Segment Start: Data to use

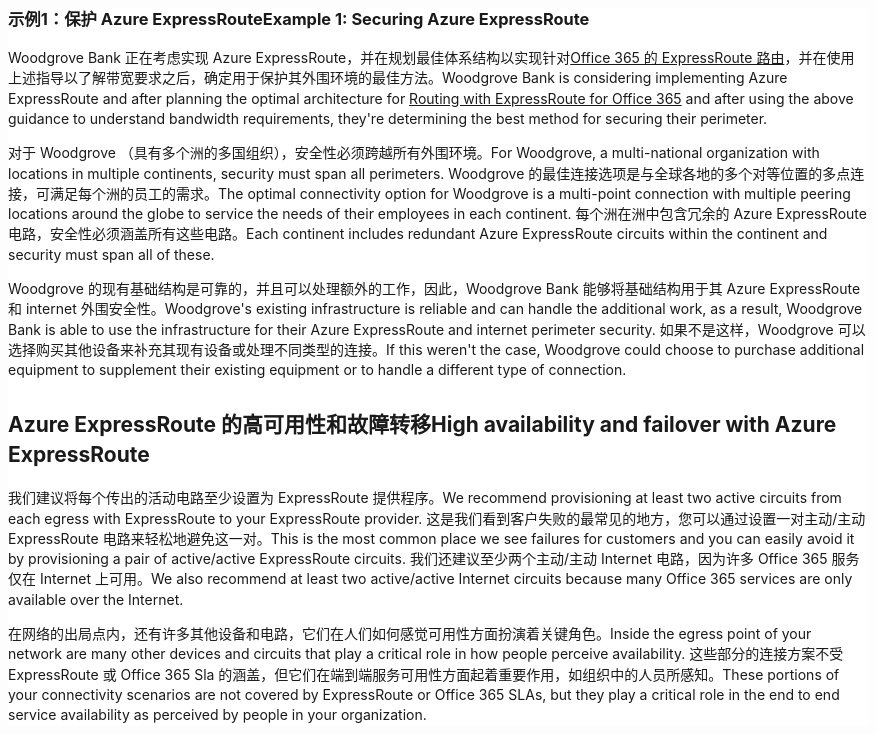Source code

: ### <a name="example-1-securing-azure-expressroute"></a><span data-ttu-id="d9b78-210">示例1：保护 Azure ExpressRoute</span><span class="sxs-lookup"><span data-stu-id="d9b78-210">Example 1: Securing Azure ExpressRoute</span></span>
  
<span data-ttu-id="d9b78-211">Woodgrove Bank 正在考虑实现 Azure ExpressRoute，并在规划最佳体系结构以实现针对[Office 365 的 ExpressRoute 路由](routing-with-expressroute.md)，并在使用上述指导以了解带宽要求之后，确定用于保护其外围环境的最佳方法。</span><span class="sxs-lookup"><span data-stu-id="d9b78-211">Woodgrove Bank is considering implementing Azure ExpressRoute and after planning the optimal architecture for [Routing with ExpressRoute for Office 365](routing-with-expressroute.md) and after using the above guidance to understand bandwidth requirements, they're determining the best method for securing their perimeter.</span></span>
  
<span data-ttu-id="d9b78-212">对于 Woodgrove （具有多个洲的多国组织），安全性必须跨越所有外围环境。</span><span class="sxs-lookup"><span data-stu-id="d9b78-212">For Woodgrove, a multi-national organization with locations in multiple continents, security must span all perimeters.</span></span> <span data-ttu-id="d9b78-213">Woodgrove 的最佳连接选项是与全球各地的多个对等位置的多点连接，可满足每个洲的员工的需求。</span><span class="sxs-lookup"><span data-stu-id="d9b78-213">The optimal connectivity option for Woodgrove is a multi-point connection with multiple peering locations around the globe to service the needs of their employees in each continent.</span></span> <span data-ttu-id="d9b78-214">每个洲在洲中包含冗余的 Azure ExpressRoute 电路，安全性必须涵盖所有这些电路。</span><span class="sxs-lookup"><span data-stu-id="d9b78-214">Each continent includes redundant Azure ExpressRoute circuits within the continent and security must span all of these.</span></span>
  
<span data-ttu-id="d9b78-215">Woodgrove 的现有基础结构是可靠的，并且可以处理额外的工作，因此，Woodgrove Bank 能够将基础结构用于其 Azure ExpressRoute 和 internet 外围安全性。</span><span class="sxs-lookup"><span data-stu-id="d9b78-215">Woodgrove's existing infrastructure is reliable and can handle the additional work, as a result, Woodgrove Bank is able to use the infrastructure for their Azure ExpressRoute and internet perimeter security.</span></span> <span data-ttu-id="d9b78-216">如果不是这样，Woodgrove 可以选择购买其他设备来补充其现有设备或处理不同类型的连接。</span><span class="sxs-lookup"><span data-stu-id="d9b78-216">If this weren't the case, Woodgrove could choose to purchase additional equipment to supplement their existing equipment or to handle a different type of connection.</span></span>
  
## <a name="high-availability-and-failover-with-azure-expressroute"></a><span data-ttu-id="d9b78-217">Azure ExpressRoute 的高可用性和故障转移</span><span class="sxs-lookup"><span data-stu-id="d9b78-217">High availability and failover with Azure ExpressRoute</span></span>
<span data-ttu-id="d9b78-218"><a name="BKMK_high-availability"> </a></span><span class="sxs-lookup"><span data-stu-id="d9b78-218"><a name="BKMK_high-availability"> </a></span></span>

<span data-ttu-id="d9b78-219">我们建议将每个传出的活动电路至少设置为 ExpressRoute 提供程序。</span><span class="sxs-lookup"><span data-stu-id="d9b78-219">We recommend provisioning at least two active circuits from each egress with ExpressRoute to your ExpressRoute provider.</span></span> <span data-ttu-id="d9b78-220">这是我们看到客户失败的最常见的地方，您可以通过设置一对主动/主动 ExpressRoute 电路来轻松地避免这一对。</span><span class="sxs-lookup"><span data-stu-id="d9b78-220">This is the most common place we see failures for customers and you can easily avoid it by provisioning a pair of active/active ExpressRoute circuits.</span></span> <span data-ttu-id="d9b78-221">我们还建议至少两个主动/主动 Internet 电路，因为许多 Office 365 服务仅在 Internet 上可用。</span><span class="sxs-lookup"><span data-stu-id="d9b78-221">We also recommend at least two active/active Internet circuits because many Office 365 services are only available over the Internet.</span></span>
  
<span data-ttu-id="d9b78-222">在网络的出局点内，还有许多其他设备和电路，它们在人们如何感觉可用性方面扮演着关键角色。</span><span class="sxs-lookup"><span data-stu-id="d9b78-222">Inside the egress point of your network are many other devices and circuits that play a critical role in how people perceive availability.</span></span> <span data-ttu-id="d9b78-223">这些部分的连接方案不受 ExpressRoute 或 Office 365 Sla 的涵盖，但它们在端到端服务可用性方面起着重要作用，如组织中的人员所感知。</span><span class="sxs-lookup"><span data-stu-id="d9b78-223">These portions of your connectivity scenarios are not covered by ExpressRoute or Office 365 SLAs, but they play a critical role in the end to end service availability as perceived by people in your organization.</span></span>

Segment End: Data to use

> [Exercise details]:
Rewrite the source text in the material, replacing "egress" with "exit" everywhere and changing nothing else. Leave out the pictures.

> [Exercise response]:
Source code

: ### <a name="example-1-securing-azure-expressroute"></a><span data-ttu-id="d9b78-210">示例1：保护 Azure ExpressRoute</span><span class="sxs-lookup"><span data-stu-id="d9b78-210">Example 1: Securing Azure ExpressRoute</span></span>
  
<span data-ttu-id="d9b78-211">Woodgrove Bank 正在考虑实现 Azure ExpressRoute，并在规划最佳体系结构以实现针对[Office 365 的 ExpressRoute 路由](routing-with-expressroute.md)，并在使用上述指导以了解带宽要求之后，确定用于保护其外围环境的最佳方法。</span><span class="sxs-lookup"><span data-stu-id="d9b78-211">Woodgrove Bank is considering implementing Azure ExpressRoute and after planning the optimal architecture for [Routing with ExpressRoute for Office 365](routing-with-expressroute.md) and after using the above guidance to understand bandwidth requirements, they're determining the best method for securing their perimeter.</span></span>
  
<span data-ttu-id="d9b78-212">对于 Woodgrove （具有多个洲的多国组织），安全性必须跨越所有外围环境。</span><span class="sxs-lookup"><span data-stu-id="d9b78-212">For Woodgrove, a multi-national organization with locations in multiple continents, security must span all perimeters.</span></span> <span data-ttu-id="d9b78-213">Woodgrove 的最佳连接选项是与全球各地的多个对等位置的多点连接，可满足每个洲的员工的需求。</span><span class="sxs-lookup"><span data-stu-id="d9b78-213">The optimal connectivity option for Woodgrove is a multi-point connection with multiple peering locations around the globe to service the needs of their employees in each continent.</span></span> <span data-ttu-id="d9b78-214">每个洲在洲中包含冗余的 Azure ExpressRoute 电路，安全性必须涵盖所有这些电路。</span><span class="sxs-lookup"><span data-stu-id="d9b78-214">Each continent includes redundant Azure ExpressRoute circuits within the continent and security must span all of these.</span></span>
  
<span data-ttu-id="d9b78-215">Woodgrove 的现有基础结构是可靠的，并且可以处理额外的工作，因此，Woodgrove Bank 能够将基础结构用于其 Azure ExpressRoute 和 internet 外围安全性。</span><span class="sxs-lookup"><span data-stu-id="d9b78-215">Woodgrove's existing infrastructure is reliable and can handle the additional work, as a result, Woodgrove Bank is able to use the infrastructure for their Azure ExpressRoute and internet perimeter security.</span></span> <span data-ttu-id="d9b78-216">如果不是这样，Woodgrove 可以选择购买其他设备来补充其现有设备或处理不同类型的连接。</span><span class="sxs-lookup"><span data-stu-id="d9b78-216">If this weren't the case, Woodgrove could choose to purchase additional equipment to supplement their existing equipment or to handle a different type of connection.</span></span>
  
## <a name="high-availability-and-failover-with-azure-expressroute"></a><span data-ttu-id="d9b78-217">Azure ExpressRoute 的高可用性和故障转移</span><span class="sxs-lookup"><span data-stu-id="d9b78-217">High availability and failover with Azure ExpressRoute</span></span>
<span data-ttu-id="d9b78-218"><a name="BKMK_high-availability"> </a></span><span class="sxs-lookup"><span data-stu-id="d9b78-218"><a name="BKMK_high-availability"> </a></span></span>

<span data-ttu-id="d9b78-219">我们建议将每个传出的活动电路至少设置为 ExpressRoute 提供程序。</span><span class="sxs-lookup"><span data-stu-id="d9b78-219">We recommend provisioning at least two active circuits from each exit with ExpressRoute to your ExpressRoute provider.</span></span> <span data-ttu-id="d9b78-220">这是我们看到客户失败的最常见的地方，您可以通过设置一对主动/主动 ExpressRoute 电路来轻松地避免这一对。</span><span class="sxs-lookup"><span data-stu-id="d9b78-220">This is the most common place we see failures for customers and you can easily avoid it by provisioning a pair of active/active ExpressRoute circuits.</span></span> <span data-ttu-id="d9b78-221">我们还建议至少两个主动/主动 Internet 电路，因为许多 Office 365 服务仅在 Internet 上可用。</span><span class="sxs-lookup"><span data-stu-id="d9b78-221">We also recommend at least two active/active Internet circuits because many Office 365 services are only available over the Internet.</span></span>
  
<span data-ttu-id="d9b78-222">在网络的出局点内，还有许多其他设备和电路，它们在人们如何感觉可用性方面扮演着关键角色。</span><span class="sxs-lookup"><span data-stu-id="d9b78-222">Inside the exit point of your network are many other devices and circuits that play a critical role in how people perceive availability.</span></span> <span data-ttu-id="d9b78-223">这些部分的连接方案不受 ExpressRoute 或 Office 365 Sla 的涵盖，但它们在端到端服务可用性方面起着重要作用，如组织中的人员所感知。</span><span class="sxs-lookup"><span data-stu-id="d9b78-223">These portions of your connectivity scenarios are not covered by ExpressRoute or Office 365 SLAs, but they play a critical role in the end to end service availability as perceived by people in your organization.</span></span>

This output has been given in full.